Güngör Uras'ın eline sağlık, güzel yazmış. 'Repoya, mevduata yüksek faiz almaya almaya alışmış saf ve bakir halkımız mutsuz' diyor. Doğru da, yıllarca bir sigorta şirketinin tepe yöneticisi olarak görev yapan Güngör Hoca, saf ve bakir halkımızın mutlu olabileceği sigortadaki bu alanı acaba niye görmek istemiyor?
4 milyon katılımcı
Sistemin adı; bireysel emeklilik. 2.5 yılda 1.2 milyar dolar fon yaratılmış. 800 bin kişi sisteme girmiş. Özellikle sosyal güvenlik reformunun uygulamaya girmesi ile birlikte sistem farklılaşacak. Bireysel emeklilik deyip geçmeyin, bireysel emeklilik lisansı almak bankacılık lisansı almaktan daha zor. Diyeceksiniz ki; bireysel emeklilik şirketleri niye saf ve bakir halkımızı mutlu edecek?
Çok basit.
Çünkü bu şirketler, katılımcılarına yüzde 13-14 faizden daha yüksek getiri sağlıyor.
Nasıl yani demeyin! Sisteme girdiğiniz andan itibaren stopaj ödemeden vergi dilimine göre indirim alıyorsunuz.
Örneğin, 30 yaşındasınız, 100 YTL prim ödüyorsunuz, ortalama yüzde 25'lik vergi dilimi içindesiniz, birikiminiz 100 lira. Açıkçası her ay 25 lirayı devlet size geri ödüyor.
İşte faiz, işte getiri.
Altına ilgi yok
Sektör, 2010 yılında 4 milyon katılımcı, 20 milyar dolar fon yaratmayı bekliyor.
Halen emeklilik sisteminde 1.6 milyar YTL'lik fon birikimi var. Birikimin yüzde 80'i devlet tahvilinde, yüzde 13'ü hisse senedinde, yüzde 7'si ise likit fonlarda değerleniyor.

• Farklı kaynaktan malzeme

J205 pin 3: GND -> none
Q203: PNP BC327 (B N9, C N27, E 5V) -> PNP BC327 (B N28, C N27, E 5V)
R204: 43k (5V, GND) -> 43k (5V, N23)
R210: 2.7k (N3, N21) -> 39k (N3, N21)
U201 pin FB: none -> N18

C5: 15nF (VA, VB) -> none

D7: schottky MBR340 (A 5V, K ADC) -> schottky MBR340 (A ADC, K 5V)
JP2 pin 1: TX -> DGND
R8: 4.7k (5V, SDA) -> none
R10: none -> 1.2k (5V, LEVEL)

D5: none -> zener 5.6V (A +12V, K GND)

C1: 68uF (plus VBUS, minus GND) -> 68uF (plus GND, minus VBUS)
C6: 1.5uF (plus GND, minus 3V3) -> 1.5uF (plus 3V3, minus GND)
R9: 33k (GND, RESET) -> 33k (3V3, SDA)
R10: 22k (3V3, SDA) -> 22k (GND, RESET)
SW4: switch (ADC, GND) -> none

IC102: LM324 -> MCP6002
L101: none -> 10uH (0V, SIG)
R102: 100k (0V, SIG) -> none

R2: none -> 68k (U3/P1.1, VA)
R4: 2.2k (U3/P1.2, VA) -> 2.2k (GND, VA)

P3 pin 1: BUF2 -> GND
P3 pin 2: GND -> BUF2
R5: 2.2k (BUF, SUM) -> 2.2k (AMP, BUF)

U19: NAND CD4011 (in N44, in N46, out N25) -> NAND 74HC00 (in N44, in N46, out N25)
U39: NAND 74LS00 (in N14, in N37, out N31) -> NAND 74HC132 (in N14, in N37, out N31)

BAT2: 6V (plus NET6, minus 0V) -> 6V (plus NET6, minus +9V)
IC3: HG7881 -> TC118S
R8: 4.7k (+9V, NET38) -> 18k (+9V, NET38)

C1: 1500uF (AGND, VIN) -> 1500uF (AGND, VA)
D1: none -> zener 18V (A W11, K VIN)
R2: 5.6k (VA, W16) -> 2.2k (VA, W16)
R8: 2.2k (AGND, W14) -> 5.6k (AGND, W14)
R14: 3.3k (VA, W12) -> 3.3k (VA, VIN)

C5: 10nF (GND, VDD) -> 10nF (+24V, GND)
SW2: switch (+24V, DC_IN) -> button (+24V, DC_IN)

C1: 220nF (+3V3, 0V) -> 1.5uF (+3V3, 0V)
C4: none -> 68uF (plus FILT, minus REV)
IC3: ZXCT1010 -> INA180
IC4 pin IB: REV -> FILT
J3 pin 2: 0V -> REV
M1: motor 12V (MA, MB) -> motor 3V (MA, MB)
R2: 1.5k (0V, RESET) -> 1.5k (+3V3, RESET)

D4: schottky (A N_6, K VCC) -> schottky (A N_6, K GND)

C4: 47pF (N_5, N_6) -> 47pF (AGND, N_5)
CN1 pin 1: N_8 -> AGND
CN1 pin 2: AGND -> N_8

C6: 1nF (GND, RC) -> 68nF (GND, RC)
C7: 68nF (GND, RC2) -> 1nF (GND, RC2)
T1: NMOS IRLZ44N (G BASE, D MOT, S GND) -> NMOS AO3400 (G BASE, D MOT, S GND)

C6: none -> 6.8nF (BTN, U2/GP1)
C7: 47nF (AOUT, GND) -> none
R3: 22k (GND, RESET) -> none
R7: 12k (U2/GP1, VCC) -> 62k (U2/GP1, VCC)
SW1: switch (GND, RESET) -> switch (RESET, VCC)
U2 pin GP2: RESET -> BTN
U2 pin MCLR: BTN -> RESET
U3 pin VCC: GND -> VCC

Ancak bu enstrümanlar kimseye yetmiyor.
Bireysel emeklilik şirketleri, fonlarını değerlendiren portföy şirketleriyle birlikte arayışlarını sürdürüyorlar.
İlk etapta özel sektör finansman senetleri üzerinde çalışılıyor.
Ayrıca Hazine'nin 10 ile 15 yıllık enstrümanları devreye sokması bekleniyor. Ve altın, bireysel emeklilik şirketlerinin kullanabileceği bir enstrüman olarak devreye giriyor.
Altını, fonlarında kullanmak için harekete geçen Garanti Emeklilik ve Hayat Genel Müdürü Erhan Adalı, şaşkın, "altına ciddi bir talep yok" diyor.
Bu da bize ilginç geliyor. Açıkçası sıkı bir denetime tabi olan bireysel emeklilik şirketleri kıran kırana rekabet ediyorlar. Ama birbirlerinin gözünü oymadan, centilmence yarışıyorlar...
Geçmişten ders almışlar. Umut tacirliğini bırakmışlar.